# '83 Johnson 2 Cyl 60HP Primer Solenoid ?



## fsae99 (Apr 8, 2010)

So fix must other fuel leaks, but when testing starter I noticed primer solenoid leaking when cranking with key pressed in. It leaks fuel out of the manual valve.

My question is do you think the kit in the link below would fix it. There is not an exact cross reference to a sierra part#. Also, I'm wonder if you guys think that would be the problem.
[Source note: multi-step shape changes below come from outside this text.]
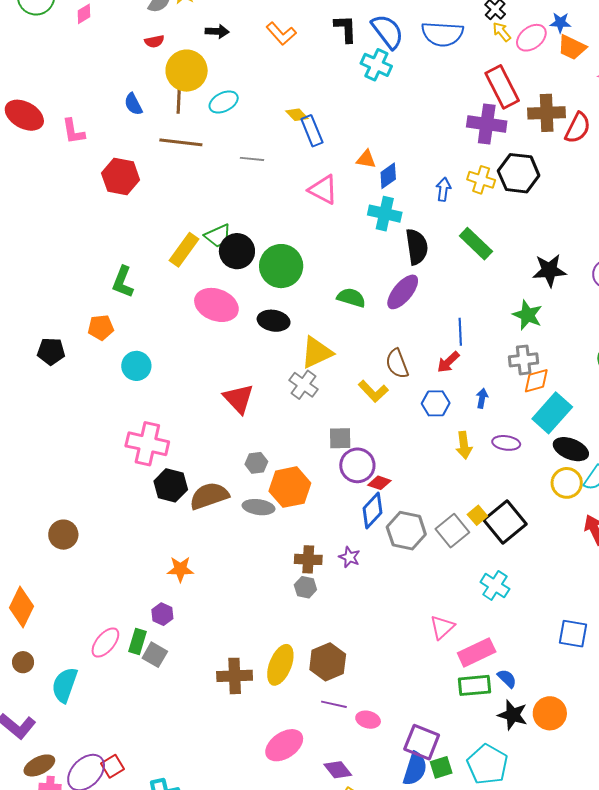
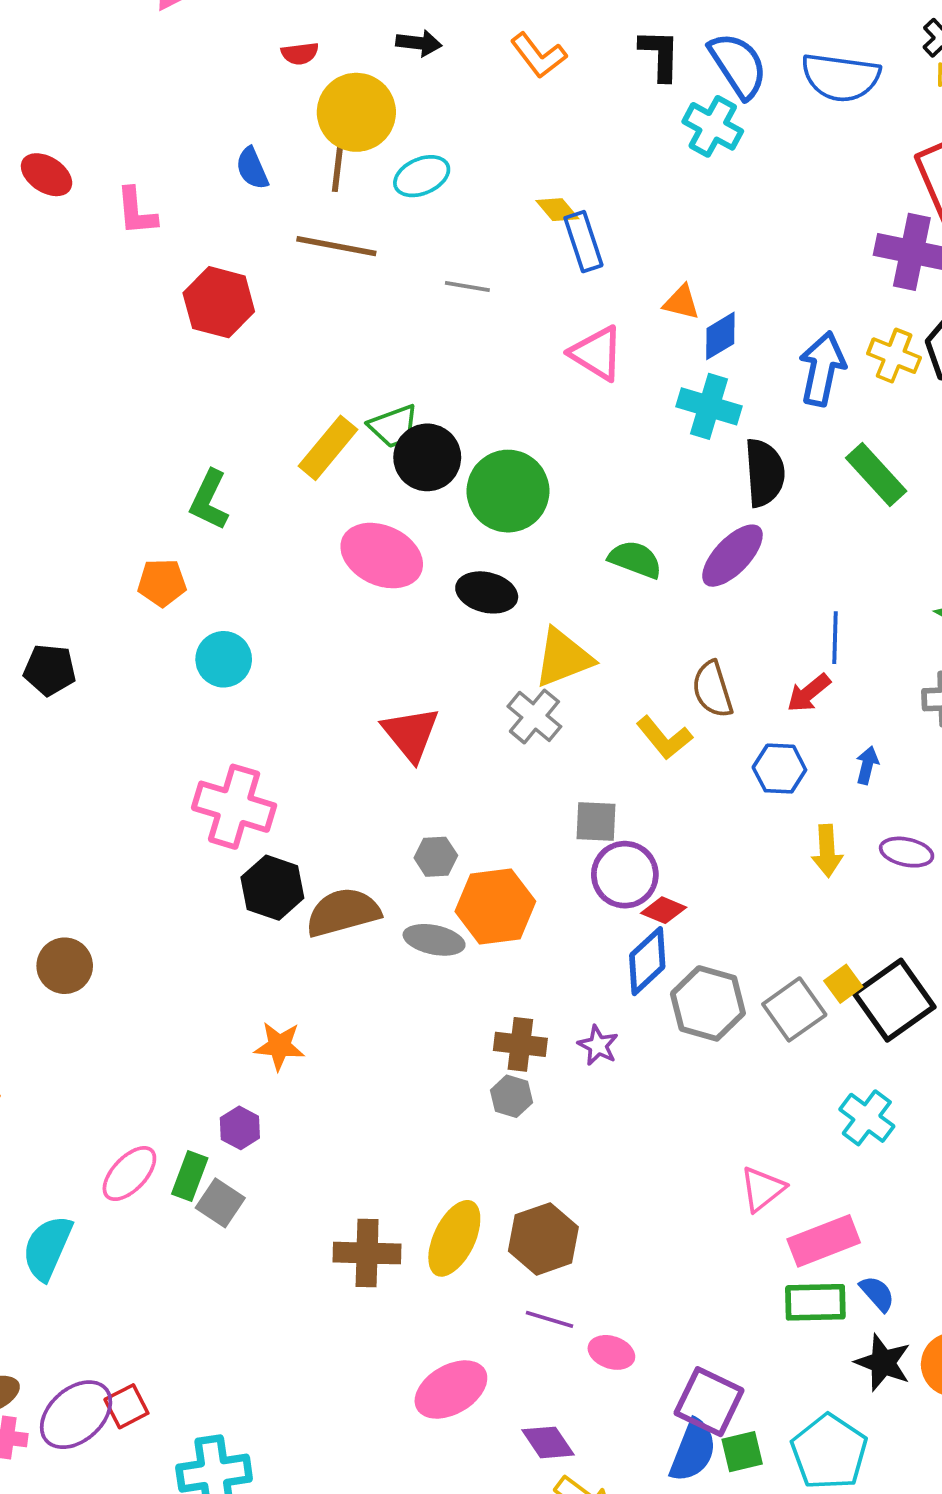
red ellipse: (24, 115) -> (47, 175), size x0.7
blue arrow: (443, 189) -> (822, 369), size x1.6
black pentagon: (51, 351) -> (50, 670), moved

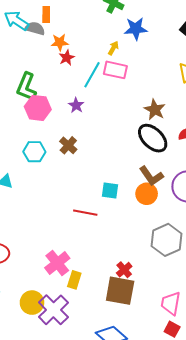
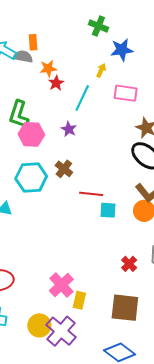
pink rectangle: (115, 70) -> (126, 93), moved
cyan hexagon: (34, 152) -> (31, 177), size x1.4
red line: (85, 213) -> (91, 194), moved
red cross: (124, 270) -> (129, 264), moved

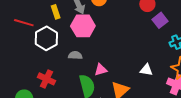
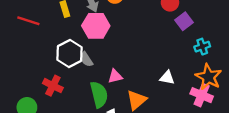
white hexagon: (46, 38) -> (69, 53), moved
gray semicircle: (75, 55) -> (86, 59), turned -128

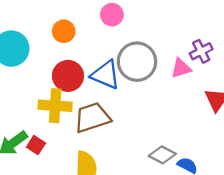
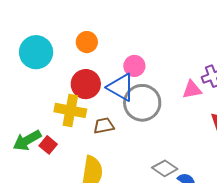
pink circle: (112, 15) -> (134, 66), moved
gray circle: (137, 62) -> (142, 103), moved
brown trapezoid: (92, 118) -> (104, 126), size x0.6

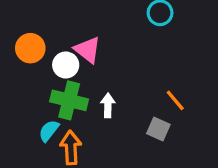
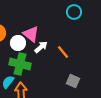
orange line: (175, 100) -> (63, 52), moved
white arrow: (108, 105) -> (41, 47), moved, turned 48

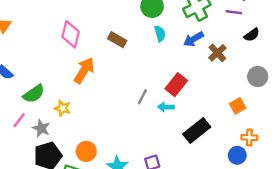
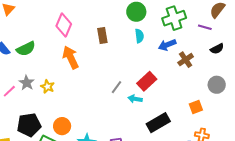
brown rectangle: (117, 40) -> (102, 36), turned 42
orange arrow: (84, 70) -> (71, 57), turned -65
green semicircle: (34, 94) -> (26, 49), moved
gray star: (41, 128) -> (27, 83), moved

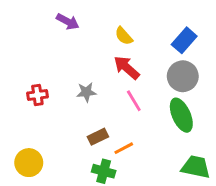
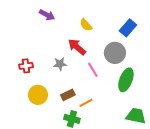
red arrow: (127, 68) -> (77, 47), moved
gray circle: (183, 76) -> (115, 53), moved
green ellipse: (181, 115) -> (126, 80), turned 45
yellow circle: (29, 163) -> (38, 95), moved

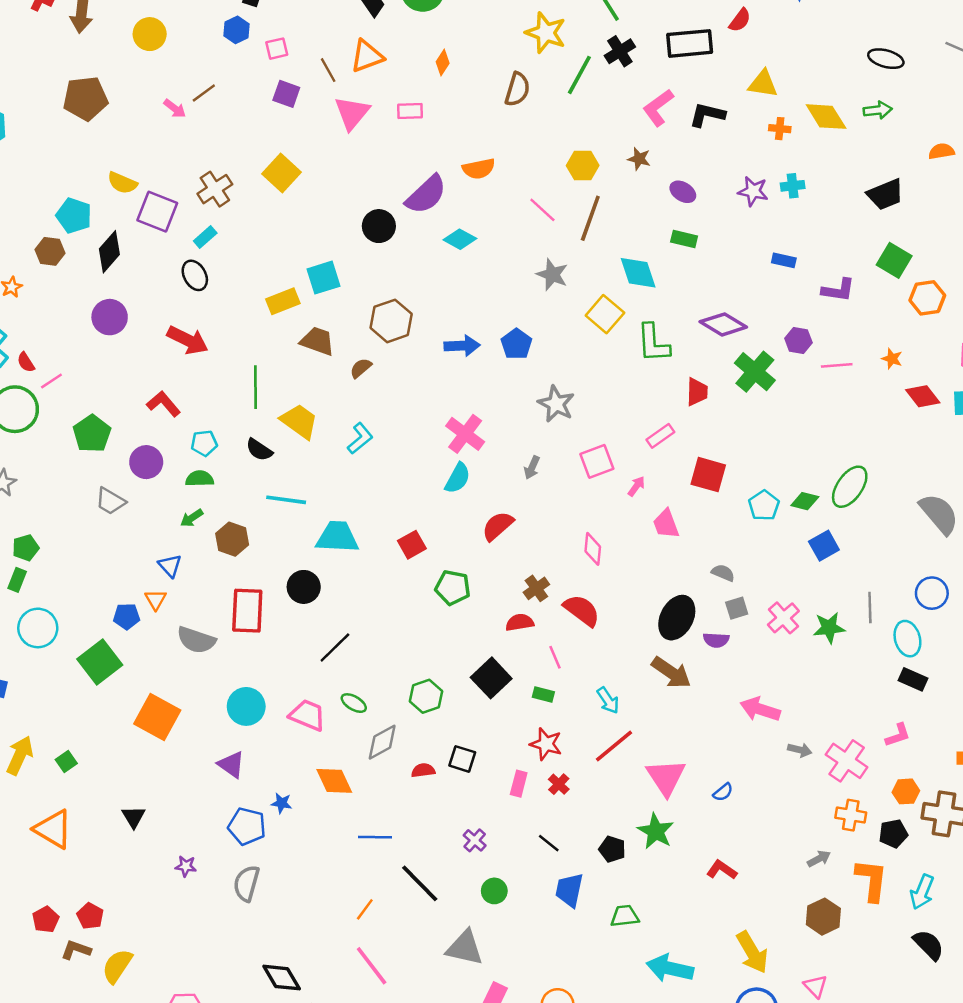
http://www.amazon.com/Sierra-International-18-7044-KIT-SERV-VALVE-EJ/dp/B0039069KI/ref=pd_sim_sbs_sg_1?ie=UTF8&refRID=0FDPYV7TNMTCNG3DNTEW

Thanks,
Jim


----------



## cutrunner (Jun 8, 2010)

Just get the rebuild kit for the solenoid its like $15. Also i advise against anything Sierra. Also get all new lines and possibly new Ts and you should be leak free


----------



## fsae99 (Apr 8, 2010)

> Just get the rebuild kit for the solenoid its like $15. Also i advise against anything Sierra. Also get all new lines and possibly new Ts and you should be leak free


Cut,
This is what I'm having trouble finding, got a part# of the rebuild kit for a 0582111 primer solenoid?

Thanks,
Jim


----------



## Bob_Rogers (Oct 14, 2009)

0511808 is the replacement gasket, this part is almost always what needs replacement


----------



## cutrunner (Jun 8, 2010)

Yea im not an omc guy so part numbers are out of my zone. I just went to my local omc mechanic


----------



## cutrunner (Jun 8, 2010)

Which was also a help because all the primer fuel lines are a rare inside diameter size and only he had them


----------



## cutrunner (Jun 8, 2010)

Which was also a help because all the primer fuel lines are a rare inside diameter size and only he had them


----------